§ WHAT IS BEING ASKED
Retype every line of the following items precisely as it appears, keeping each character and line break unchanged.

§ INPUT RECORDS
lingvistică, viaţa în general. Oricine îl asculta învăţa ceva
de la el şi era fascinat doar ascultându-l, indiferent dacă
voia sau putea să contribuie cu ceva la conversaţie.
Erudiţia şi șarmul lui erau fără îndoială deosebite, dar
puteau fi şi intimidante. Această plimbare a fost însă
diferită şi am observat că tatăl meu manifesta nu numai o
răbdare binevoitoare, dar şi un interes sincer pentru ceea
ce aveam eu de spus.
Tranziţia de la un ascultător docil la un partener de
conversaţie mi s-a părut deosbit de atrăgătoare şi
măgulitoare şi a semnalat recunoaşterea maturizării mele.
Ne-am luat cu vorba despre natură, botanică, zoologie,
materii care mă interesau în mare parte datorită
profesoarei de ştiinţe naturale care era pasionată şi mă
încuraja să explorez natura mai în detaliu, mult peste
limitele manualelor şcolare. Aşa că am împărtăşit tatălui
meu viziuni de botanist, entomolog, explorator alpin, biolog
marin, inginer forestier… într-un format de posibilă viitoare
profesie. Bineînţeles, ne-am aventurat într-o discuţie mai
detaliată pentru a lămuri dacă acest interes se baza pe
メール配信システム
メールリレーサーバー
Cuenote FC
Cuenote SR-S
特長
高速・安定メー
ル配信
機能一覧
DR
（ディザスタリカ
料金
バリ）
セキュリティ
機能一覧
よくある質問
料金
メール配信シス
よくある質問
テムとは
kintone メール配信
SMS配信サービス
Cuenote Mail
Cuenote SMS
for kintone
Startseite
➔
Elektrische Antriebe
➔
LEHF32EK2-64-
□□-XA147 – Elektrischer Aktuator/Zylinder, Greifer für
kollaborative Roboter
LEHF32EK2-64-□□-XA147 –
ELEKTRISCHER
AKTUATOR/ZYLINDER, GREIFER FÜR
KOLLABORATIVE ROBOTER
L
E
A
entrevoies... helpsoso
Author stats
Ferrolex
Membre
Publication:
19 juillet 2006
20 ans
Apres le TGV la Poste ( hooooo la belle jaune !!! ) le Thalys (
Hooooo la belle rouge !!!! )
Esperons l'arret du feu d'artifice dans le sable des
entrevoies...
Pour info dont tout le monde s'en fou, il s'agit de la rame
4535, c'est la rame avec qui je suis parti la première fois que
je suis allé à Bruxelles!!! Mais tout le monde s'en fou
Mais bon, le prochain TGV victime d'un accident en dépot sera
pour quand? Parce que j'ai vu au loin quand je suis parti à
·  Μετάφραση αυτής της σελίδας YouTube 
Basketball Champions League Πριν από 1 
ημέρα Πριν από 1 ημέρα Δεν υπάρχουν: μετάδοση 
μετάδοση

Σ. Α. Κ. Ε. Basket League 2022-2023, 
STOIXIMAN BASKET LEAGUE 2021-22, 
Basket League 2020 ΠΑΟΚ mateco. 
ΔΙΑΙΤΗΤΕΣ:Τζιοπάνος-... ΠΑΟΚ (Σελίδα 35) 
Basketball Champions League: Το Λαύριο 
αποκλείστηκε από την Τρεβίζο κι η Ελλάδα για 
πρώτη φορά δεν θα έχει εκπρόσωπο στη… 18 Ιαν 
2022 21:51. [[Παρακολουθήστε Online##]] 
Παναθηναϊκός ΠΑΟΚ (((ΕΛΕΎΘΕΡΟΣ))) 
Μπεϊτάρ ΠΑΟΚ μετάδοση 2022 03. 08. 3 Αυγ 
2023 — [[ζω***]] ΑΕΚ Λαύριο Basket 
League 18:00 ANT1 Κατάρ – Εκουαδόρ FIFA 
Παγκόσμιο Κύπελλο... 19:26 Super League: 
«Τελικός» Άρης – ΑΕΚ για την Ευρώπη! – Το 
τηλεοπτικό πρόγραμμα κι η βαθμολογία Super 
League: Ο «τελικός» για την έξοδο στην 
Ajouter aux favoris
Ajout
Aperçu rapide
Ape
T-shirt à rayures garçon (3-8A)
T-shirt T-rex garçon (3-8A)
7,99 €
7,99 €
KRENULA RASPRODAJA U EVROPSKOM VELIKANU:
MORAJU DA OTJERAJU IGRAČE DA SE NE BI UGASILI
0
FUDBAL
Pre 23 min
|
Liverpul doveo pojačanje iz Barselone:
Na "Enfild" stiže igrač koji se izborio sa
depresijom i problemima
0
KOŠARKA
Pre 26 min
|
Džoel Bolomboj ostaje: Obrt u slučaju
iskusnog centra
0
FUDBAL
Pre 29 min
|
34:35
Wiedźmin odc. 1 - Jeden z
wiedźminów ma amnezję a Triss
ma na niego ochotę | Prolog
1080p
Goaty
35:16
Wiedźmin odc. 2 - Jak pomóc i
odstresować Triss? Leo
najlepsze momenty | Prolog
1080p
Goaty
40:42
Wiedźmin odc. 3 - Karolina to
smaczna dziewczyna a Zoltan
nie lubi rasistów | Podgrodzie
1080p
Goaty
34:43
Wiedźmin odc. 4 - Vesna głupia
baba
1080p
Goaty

§ EXERCISE ANSWER
lingvistică, viaţa în general. Oricine îl asculta învăţa ceva
de la el şi era fascinat doar ascultându-l, indiferent dacă
voia sau putea să contribuie cu ceva la conversaţie.
Erudiţia şi șarmul lui erau fără îndoială deosebite, dar
puteau fi şi intimidante. Această plimbare a fost însă
diferită şi am observat că tatăl meu manifesta nu numai o
răbdare binevoitoare, dar şi un interes sincer pentru ceea
ce aveam eu de spus.
Tranziţia de la un ascultător docil la un partener de
conversaţie mi s-a părut deosbit de atrăgătoare şi
măgulitoare şi a semnalat recunoaşterea maturizării mele.
Ne-am luat cu vorba despre natură, botanică, zoologie,
materii care mă interesau în mare parte datorită
profesoarei de ştiinţe naturale care era pasionată şi mă
încuraja să explorez natura mai în detaliu, mult peste
limitele manualelor şcolare. Aşa că am împărtăşit tatălui
meu viziuni de botanist, entomolog, explorator alpin, biolog
marin, inginer forestier… într-un format de posibilă viitoare
profesie. Bineînţeles, ne-am aventurat într-o discuţie mai
detaliată pentru a lămuri dacă acest interes se baza pe
メール配信システム
メールリレーサーバー
Cuenote FC
Cuenote SR-S
特長
高速・安定メー
ル配信
機能一覧
DR
（ディザスタリカ
料金
バリ）
セキュリティ
機能一覧
よくある質問
料金
メール配信シス
よくある質問
テムとは
kintone メール配信
SMS配信サービス
Cuenote Mail
Cuenote SMS
for kintone
Startseite
➔
Elektrische Antriebe
➔
LEHF32EK2-64-
□□-XA147 – Elektrischer Aktuator/Zylinder, Greifer für
kollaborative Roboter
LEHF32EK2-64-□□-XA147 –
ELEKTRISCHER
AKTUATOR/ZYLINDER, GREIFER FÜR
KOLLABORATIVE ROBOTER
L
E
A
entrevoies... helpsoso
Author stats
Ferrolex
Membre
Publication:
19 juillet 2006
20 ans
Apres le TGV la Poste ( hooooo la belle jaune !!! ) le Thalys (
Hooooo la belle rouge !!!! )
Esperons l'arret du feu d'artifice dans le sable des
entrevoies...
Pour info dont tout le monde s'en fou, il s'agit de la rame
4535, c'est la rame avec qui je suis parti la première fois que
je suis allé à Bruxelles!!! Mais tout le monde s'en fou
Mais bon, le prochain TGV victime d'un accident en dépot sera
pour quand? Parce que j'ai vu au loin quand je suis parti à
·  Μετάφραση αυτής της σελίδας YouTube 
Basketball Champions League Πριν από 1 
ημέρα Πριν από 1 ημέρα Δεν υπάρχουν: μετάδοση 
μετάδοση

Σ. Α. Κ. Ε. Basket League 2022-2023, 
STOIXIMAN BASKET LEAGUE 2021-22, 
Basket League 2020 ΠΑΟΚ mateco. 
ΔΙΑΙΤΗΤΕΣ:Τζιοπάνος-... ΠΑΟΚ (Σελίδα 35) 
Basketball Champions League: Το Λαύριο 
αποκλείστηκε από την Τρεβίζο κι η Ελλάδα για 
πρώτη φορά δεν θα έχει εκπρόσωπο στη… 18 Ιαν 
2022 21:51. [[Παρακολουθήστε Online##]] 
Παναθηναϊκός ΠΑΟΚ (((ΕΛΕΎΘΕΡΟΣ))) 
Μπεϊτάρ ΠΑΟΚ μετάδοση 2022 03. 08. 3 Αυγ 
2023 — [[ζω***]] ΑΕΚ Λαύριο Basket 
League 18:00 ANT1 Κατάρ – Εκουαδόρ FIFA 
Παγκόσμιο Κύπελλο... 19:26 Super League: 
«Τελικός» Άρης – ΑΕΚ για την Ευρώπη! – Το 
τηλεοπτικό πρόγραμμα κι η βαθμολογία Super 
League: Ο «τελικός» για την έξοδο στην 
Ajouter aux favoris
Ajout
Aperçu rapide
Ape
T-shirt à rayures garçon (3-8A)
T-shirt T-rex garçon (3-8A)
7,99 €
7,99 €
KRENULA RASPRODAJA U EVROPSKOM VELIKANU:
MORAJU DA OTJERAJU IGRAČE DA SE NE BI UGASILI
0
FUDBAL
Pre 23 min
|
Liverpul doveo pojačanje iz Barselone:
Na "Enfild" stiže igrač koji se izborio sa
depresijom i problemima
0
KOŠARKA
Pre 26 min
|
Džoel Bolomboj ostaje: Obrt u slučaju
iskusnog centra
0
FUDBAL
Pre 29 min
|
34:35
Wiedźmin odc. 1 - Jeden z
wiedźminów ma amnezję a Triss
ma na niego ochotę | Prolog
1080p
Goaty
35:16
Wiedźmin odc. 2 - Jak pomóc i
odstresować Triss? Leo
najlepsze momenty | Prolog
1080p
Goaty
40:42
Wiedźmin odc. 3 - Karolina to
smaczna dziewczyna a Zoltan
nie lubi rasistów | Podgrodzie
1080p
Goaty
34:43
Wiedźmin odc. 4 - Vesna głupia
baba
1080p
Goaty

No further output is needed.